Souviens-toi, je t'avais emmené, il y a quelques mois, à travers un voyage onirique, prendre le thé eu Sahara. Nous y avons rencontré les Imarhan, ils s'étaient adressés à nous en tamasheq. Aujourd'hui, j'aimerai que tu m'accompagnes vers des terres plus boréales, pas pour voir le Père-Noël (je n'y crois plus depuis au moins un an), ni pour traire ses rennes.
Faisons le grand écart, quittons le Sud Algérien et rejoignons le Nord Norvégien. Partons à la rencontre des Lapons. Allons claquer la bise à Mari Boine.
Portant des vêtements rouges et bleus, elle nous ouvre sa porte, nous offre le café et nous parle en sami. Diantre, que les langues sont belles ! Hier le tamasheq aujourd'hui le sami. Depuis toujours, je suis fasciné par les langues, toujours émerveillé par leur musicalité.
Après le café, la petite dame aux yeux rieurs nous invite à aller nous recueillir dans sa chambre de culte (Balvvoslatjna). On s'y installe solennellement ; la pièce est ronde et austère.
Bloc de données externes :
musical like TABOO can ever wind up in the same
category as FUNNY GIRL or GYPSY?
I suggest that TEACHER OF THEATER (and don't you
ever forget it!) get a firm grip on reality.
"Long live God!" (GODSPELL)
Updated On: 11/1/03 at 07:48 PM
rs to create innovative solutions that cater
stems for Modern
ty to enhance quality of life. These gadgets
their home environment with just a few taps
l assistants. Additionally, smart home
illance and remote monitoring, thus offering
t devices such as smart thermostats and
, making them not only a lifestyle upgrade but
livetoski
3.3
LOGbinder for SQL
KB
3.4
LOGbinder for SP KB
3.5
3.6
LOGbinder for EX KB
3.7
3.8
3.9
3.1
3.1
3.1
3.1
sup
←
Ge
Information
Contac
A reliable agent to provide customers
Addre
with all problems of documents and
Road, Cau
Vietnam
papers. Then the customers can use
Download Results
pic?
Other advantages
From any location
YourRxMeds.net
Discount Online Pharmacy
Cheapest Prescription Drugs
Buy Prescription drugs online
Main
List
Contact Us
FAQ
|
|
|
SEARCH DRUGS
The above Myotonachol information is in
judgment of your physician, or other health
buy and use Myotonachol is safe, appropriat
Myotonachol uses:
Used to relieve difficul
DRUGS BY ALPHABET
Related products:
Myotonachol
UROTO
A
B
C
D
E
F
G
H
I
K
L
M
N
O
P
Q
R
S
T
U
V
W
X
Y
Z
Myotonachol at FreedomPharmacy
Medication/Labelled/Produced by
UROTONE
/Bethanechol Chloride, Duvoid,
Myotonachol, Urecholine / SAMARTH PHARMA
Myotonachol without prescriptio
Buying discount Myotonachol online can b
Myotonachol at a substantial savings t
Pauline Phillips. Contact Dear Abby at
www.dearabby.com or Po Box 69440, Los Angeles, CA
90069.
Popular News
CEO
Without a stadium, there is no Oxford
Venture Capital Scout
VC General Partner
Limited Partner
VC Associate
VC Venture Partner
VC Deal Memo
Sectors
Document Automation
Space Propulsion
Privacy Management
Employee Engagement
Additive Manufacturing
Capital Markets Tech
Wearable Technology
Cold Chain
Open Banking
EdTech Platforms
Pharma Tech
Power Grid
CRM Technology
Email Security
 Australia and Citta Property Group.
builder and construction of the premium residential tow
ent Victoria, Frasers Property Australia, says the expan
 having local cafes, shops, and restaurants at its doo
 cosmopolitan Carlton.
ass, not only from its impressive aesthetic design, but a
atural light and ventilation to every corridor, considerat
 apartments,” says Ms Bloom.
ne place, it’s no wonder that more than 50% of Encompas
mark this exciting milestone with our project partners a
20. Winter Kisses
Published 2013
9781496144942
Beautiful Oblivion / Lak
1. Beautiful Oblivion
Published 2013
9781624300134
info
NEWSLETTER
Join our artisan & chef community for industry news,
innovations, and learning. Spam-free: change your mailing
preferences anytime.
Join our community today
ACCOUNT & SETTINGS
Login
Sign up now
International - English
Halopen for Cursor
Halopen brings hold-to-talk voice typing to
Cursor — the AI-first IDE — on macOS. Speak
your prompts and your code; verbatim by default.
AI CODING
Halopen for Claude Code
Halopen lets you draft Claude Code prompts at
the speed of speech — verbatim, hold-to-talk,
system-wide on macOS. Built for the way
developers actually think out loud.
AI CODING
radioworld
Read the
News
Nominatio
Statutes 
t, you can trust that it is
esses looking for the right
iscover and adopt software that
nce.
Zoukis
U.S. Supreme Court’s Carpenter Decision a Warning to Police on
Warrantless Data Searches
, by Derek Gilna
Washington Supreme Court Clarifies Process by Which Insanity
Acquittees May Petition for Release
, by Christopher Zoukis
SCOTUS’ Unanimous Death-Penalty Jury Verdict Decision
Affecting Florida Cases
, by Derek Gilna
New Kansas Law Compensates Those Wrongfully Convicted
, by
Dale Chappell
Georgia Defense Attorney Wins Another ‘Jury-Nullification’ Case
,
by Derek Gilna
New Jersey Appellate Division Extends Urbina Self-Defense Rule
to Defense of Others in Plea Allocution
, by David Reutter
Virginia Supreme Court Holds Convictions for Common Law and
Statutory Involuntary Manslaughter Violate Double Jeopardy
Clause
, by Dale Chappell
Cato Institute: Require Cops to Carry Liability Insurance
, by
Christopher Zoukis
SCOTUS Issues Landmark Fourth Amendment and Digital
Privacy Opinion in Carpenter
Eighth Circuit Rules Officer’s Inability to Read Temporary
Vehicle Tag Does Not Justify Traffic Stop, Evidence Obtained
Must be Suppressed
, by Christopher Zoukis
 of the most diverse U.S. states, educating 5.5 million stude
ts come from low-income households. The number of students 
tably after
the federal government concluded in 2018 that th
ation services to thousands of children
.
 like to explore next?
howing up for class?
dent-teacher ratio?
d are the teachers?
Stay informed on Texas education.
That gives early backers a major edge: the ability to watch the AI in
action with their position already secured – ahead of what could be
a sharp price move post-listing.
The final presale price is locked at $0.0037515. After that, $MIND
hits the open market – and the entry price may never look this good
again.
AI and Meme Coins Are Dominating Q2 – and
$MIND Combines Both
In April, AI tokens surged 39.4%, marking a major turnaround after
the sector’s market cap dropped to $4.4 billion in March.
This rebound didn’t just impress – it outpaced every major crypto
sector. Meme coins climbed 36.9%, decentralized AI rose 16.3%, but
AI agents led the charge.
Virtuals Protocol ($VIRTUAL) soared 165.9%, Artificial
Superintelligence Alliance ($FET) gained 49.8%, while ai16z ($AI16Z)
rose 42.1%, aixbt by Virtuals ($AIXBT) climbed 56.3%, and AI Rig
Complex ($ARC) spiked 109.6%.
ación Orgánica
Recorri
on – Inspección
Puis, assise en tailleur, Mari brise le silence en saisissant un tambour et en entonnant un joik. Son chant emplit en quelques minutes l'espace de la pièce. Je ferme les yeux. Peu à peu, des images fabuleuses viennent nous rendre visite, des troupeaux de rennes avalant des ours bruns copulant au milieu d'un ban de saumons, Eagleman nous abreuvant de ses paroles, nous inoculant sa sagesse.
La voix et le tambour de Boine ne restent pas longtemps seuls ; c'est tout un orchestre qui se fait entendre désormais. Et, la musique est bonne. Bonne comme la vie pastorale. Bonne et forte comme la nature environnante.
Après 49 minutes de bonheur absolu, le silence revient dans la chambre de culte. Toutes les images, tous les esprits se sont évaporés.
Sûr, ce petit bout de femme, cette grande chanteuse est un vrai Chaman.
On ne sort pas indemne de ce type d'expérience ; dans cent ans, on s'en souviendra encore.
Au revoir Mari Boine ! Continue d'enchanter le monde et de faire vivre la langue sami.
Je vais te faire une confidence : il est un épisode issus des Saintes Ecritures qui me plaît beaucoup ; c'est celui de la Tour de Babel. L'unique langue originelle disparaissant ou éclatant comme une super-nova, pour donner naissance à une multitude d'idiomes et de dialectes. C'est une malédiction pour les fâcheux, mais pour moi, cet épisode est plus que bienfaiteur. Il est à l'origine de la diversité musicale qui nous comble.